Certains aliments connaîtront une résurgence grâce aux changements climatiques
Au Pays de Galles, l'algue laver est un aliment de base traditionnel depuis le XVIIe siècle. Derek Walker, commissaire aux générations futures pour le Pays de Galles, qualifie l'algue de "superpuissance galloise".
La Seaweed Alliance a constaté que 50 % de la zone marine du pays de Galles se prêtait à la culture du varech, ce qui a incité à développer l'agriculture océanique régénératrice dans le pays et à accroître la production de cette culture durable.
Au cours de la dernière décennie, les États-Unis ont dépassé l'Iran pour devenir le premier exportateur mondial de pistaches. Cette culture est plus résistante et plus tolérante à la sécheresse que la noix californienne traditionnelle, l'amande, ce qui la rend plus résistante aux conditions météorologiques extrêmes.

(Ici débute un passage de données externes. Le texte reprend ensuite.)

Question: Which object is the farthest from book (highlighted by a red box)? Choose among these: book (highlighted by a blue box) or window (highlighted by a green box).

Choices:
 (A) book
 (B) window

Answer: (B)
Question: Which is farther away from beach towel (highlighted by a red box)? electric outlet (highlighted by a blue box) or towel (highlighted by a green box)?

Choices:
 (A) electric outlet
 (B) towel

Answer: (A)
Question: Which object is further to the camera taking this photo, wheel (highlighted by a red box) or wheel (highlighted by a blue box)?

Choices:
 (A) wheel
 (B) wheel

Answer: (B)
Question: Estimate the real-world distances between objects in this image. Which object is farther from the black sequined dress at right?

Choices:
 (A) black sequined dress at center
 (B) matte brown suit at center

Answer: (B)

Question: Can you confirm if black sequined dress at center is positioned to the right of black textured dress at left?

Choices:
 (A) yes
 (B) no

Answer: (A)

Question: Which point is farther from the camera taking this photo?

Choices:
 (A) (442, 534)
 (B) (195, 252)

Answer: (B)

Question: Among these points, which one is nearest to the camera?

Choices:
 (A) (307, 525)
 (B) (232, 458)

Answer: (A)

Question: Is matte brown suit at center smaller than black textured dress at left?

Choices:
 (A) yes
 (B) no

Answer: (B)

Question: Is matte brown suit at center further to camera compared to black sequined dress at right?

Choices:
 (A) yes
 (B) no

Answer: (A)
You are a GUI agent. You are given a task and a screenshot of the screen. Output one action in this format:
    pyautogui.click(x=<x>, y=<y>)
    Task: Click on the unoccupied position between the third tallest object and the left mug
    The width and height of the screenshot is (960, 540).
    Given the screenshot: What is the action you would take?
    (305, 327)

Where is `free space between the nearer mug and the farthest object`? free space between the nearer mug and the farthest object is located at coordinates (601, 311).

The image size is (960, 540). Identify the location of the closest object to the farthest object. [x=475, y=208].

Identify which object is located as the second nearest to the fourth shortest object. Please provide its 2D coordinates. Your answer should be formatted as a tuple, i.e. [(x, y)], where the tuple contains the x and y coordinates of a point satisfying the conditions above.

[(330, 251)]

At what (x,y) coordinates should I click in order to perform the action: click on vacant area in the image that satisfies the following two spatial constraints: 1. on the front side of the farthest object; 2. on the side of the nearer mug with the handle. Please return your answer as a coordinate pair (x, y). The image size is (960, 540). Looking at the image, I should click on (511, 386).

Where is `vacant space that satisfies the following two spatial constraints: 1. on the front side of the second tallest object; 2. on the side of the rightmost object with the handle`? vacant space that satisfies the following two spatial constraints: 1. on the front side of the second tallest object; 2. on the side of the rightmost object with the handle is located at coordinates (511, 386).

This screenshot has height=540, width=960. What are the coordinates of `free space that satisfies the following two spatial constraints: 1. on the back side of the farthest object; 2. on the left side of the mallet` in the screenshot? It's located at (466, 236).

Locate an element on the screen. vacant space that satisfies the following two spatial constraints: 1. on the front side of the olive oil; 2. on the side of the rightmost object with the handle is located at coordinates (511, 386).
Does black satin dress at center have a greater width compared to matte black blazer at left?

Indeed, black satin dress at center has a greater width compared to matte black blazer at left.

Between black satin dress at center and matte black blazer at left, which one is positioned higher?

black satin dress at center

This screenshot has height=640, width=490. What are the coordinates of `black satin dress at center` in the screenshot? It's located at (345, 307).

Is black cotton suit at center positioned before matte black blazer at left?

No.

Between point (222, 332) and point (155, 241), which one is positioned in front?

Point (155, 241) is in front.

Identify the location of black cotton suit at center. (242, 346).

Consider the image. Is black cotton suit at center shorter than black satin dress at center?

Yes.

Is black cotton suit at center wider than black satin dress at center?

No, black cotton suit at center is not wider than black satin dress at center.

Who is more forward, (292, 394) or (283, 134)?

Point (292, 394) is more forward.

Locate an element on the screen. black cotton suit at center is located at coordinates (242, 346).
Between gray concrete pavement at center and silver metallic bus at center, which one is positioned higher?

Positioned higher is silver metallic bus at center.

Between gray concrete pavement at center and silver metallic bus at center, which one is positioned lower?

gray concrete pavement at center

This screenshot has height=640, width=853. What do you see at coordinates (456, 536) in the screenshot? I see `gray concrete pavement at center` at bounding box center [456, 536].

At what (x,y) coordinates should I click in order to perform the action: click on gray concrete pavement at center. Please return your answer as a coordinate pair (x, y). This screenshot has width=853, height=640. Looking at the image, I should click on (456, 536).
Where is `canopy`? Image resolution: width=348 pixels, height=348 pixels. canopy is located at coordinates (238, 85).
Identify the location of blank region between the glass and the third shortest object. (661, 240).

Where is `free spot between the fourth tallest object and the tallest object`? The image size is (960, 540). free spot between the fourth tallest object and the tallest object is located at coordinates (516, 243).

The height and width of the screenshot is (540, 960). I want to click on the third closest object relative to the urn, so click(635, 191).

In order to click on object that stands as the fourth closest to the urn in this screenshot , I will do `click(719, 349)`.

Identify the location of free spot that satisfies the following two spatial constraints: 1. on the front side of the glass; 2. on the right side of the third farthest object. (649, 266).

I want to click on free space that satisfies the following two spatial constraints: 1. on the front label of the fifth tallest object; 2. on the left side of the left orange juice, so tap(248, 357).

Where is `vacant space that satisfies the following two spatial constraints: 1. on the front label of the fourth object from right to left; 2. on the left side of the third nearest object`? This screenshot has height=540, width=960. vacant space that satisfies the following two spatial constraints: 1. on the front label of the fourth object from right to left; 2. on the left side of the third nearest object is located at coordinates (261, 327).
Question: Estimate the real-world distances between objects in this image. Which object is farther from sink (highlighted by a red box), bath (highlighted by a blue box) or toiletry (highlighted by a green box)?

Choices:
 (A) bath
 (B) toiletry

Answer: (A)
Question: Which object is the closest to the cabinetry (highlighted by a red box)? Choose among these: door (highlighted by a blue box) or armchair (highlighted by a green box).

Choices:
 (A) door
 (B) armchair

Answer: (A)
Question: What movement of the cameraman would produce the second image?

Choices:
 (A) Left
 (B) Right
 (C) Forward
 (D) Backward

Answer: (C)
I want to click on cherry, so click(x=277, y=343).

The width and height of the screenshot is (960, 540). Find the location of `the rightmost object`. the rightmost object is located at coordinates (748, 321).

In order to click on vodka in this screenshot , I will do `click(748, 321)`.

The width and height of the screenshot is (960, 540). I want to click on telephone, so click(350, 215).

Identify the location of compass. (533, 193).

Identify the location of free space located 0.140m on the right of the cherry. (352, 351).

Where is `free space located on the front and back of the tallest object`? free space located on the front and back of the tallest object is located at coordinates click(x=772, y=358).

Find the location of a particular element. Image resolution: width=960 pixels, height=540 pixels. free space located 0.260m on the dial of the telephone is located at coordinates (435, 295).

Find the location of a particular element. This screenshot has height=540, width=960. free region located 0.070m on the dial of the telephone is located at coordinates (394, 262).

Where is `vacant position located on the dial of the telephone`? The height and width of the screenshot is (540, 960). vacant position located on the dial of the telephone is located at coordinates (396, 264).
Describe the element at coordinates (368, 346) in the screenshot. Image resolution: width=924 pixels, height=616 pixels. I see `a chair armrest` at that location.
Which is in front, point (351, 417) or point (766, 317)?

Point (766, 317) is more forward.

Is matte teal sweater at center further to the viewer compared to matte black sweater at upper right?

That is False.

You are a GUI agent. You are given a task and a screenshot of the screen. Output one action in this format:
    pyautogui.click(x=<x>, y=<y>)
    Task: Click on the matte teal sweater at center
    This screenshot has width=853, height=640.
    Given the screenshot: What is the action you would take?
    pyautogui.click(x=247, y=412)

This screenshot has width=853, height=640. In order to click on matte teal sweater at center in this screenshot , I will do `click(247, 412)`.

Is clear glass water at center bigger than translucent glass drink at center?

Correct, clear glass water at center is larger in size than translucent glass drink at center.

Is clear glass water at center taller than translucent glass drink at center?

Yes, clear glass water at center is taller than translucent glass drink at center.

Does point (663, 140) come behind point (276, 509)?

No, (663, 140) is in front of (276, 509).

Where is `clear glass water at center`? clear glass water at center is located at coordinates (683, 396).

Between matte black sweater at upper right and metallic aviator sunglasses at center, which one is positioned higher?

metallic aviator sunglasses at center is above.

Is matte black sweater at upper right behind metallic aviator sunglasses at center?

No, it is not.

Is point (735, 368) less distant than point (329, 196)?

Les pistachiers dépendent également du vent et non des abeilles pour la pollinisation, de sorte qu'ils ne sont pas affectés par la diminution des populations d'insectes.
Bien que l'Organisation internationale de la vigne et du vin (OIV) ait prévenu que la production mondiale de vin de l'année dernière était la plus faible depuis plus de 30 ans, les climats de certains pays changeront pour devenir parfaits pour les cultures de raisin.
Les raisins de cuve dépendent de climats hyperspécifiques pour produire des vins équilibrés en sucre, en acide et en tanins. Dans ses documents sur l'adaptation au climat, le gouvernement britannique suggère que les cultures de raisin conviendraient parfaitement à l'environnement futur du Royaume-Uni. L'industrie viticole est également en plein essor en Suède.